Cantucci are a Tuscan traditional cookie that has become a staple across Italy as well as worldwide. “Biscotti” as they are typically called in the US, is actually a general term meaning “cookie”in Italian.
The classical recipe calls for almonds, but they can be found with chocolate drops or other kinds of nuts. The crumbly texture of this delicacy is obtained by a twice-baking technique. The dough is leavened with baking powder, baked in flattish loaves, then cut crosswise into thin slices and re-baked at a low oven temperature to dry them out.
Traditionally they are served after a meal and dipped into the Tuscan sweet wine Vin Santo, they are also delicious for breakfast with coffee or tea.
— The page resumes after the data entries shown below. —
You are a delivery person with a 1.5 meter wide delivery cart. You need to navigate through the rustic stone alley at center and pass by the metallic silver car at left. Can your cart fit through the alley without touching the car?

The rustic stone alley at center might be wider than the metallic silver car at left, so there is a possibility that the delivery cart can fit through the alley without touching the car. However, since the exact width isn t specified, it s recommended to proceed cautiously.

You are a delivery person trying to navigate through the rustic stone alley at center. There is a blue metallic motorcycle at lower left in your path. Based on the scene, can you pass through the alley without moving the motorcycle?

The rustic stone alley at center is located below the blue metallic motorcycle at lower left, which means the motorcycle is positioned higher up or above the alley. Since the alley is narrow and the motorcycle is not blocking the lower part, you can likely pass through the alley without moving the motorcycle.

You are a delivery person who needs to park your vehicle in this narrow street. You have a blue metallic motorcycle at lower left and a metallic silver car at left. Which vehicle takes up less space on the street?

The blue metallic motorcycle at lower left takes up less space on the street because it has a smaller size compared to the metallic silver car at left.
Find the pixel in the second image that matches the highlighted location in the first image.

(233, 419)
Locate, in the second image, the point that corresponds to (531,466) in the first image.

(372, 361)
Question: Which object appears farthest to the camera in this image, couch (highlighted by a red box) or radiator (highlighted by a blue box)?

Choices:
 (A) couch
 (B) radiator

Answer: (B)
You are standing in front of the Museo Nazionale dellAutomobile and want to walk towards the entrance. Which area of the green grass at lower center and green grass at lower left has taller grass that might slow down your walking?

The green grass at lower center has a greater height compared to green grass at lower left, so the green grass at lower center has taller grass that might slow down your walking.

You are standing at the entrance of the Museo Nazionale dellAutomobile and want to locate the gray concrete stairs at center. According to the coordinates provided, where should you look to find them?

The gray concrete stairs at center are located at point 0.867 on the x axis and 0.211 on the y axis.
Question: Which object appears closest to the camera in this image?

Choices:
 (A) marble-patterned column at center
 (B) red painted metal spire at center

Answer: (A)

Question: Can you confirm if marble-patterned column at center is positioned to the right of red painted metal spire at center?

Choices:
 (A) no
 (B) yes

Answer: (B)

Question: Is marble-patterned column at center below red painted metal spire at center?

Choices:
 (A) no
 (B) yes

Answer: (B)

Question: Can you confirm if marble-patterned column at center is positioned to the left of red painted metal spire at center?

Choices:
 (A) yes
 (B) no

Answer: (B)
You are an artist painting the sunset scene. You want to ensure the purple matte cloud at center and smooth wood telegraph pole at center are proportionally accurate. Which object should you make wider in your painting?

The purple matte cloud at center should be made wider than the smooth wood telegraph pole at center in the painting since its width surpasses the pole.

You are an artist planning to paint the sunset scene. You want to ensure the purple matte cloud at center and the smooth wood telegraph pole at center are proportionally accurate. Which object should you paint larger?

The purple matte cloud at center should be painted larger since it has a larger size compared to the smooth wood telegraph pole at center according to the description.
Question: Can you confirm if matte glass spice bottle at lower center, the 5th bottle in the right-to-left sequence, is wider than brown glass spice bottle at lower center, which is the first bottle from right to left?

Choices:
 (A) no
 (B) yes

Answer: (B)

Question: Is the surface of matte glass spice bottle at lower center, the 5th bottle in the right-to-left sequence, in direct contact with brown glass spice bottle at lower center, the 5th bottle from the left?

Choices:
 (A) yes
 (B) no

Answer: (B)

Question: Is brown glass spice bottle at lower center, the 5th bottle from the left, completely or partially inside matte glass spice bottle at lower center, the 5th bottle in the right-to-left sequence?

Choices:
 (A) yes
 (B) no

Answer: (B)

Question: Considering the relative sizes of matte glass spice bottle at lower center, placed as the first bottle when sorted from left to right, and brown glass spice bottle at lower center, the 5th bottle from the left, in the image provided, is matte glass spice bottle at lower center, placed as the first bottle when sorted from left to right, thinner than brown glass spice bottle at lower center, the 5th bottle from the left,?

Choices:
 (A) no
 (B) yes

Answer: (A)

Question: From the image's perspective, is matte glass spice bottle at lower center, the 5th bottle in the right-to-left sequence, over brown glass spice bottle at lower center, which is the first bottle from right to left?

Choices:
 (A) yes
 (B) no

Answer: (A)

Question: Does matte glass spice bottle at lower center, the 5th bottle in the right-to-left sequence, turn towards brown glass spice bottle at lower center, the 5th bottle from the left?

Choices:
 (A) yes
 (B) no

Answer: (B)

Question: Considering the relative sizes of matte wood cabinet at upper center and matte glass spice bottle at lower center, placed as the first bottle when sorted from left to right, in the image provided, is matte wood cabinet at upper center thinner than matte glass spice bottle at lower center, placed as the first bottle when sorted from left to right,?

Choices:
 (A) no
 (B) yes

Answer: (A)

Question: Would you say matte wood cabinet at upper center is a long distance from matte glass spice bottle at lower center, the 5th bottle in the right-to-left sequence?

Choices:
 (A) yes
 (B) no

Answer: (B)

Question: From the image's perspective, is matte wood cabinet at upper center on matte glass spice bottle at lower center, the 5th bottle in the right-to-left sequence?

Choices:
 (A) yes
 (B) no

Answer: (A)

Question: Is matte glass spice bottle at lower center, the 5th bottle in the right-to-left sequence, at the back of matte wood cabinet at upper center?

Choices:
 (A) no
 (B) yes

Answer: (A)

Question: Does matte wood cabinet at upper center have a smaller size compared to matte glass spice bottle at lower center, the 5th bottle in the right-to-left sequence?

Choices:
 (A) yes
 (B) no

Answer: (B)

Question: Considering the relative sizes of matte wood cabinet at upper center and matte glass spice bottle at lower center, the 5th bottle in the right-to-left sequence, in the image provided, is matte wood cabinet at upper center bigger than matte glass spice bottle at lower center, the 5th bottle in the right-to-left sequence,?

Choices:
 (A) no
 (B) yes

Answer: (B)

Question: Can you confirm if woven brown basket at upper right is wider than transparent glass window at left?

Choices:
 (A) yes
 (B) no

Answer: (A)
Here is an easy recipe to make your own cantucci at home.
1 teaspoon baking powder
1 lemon zest
1 orange zest
2 eggs and 2 yolks (beaten)
Beat the eggs, mix in the sugar, then the flour. Once combined add all other ingredients. The dough at this stage will be very sticky, don’t warry about it! Line a baking tray and pour the sticky batter onto it trying to shape it in a long sausage like shape. It does not matter if it all looks messy, this is how it should be. Bake at 356°F for 25-30 minutes Let cool, cut into 1 inch strips re-bake for 20 minutes at 265°F.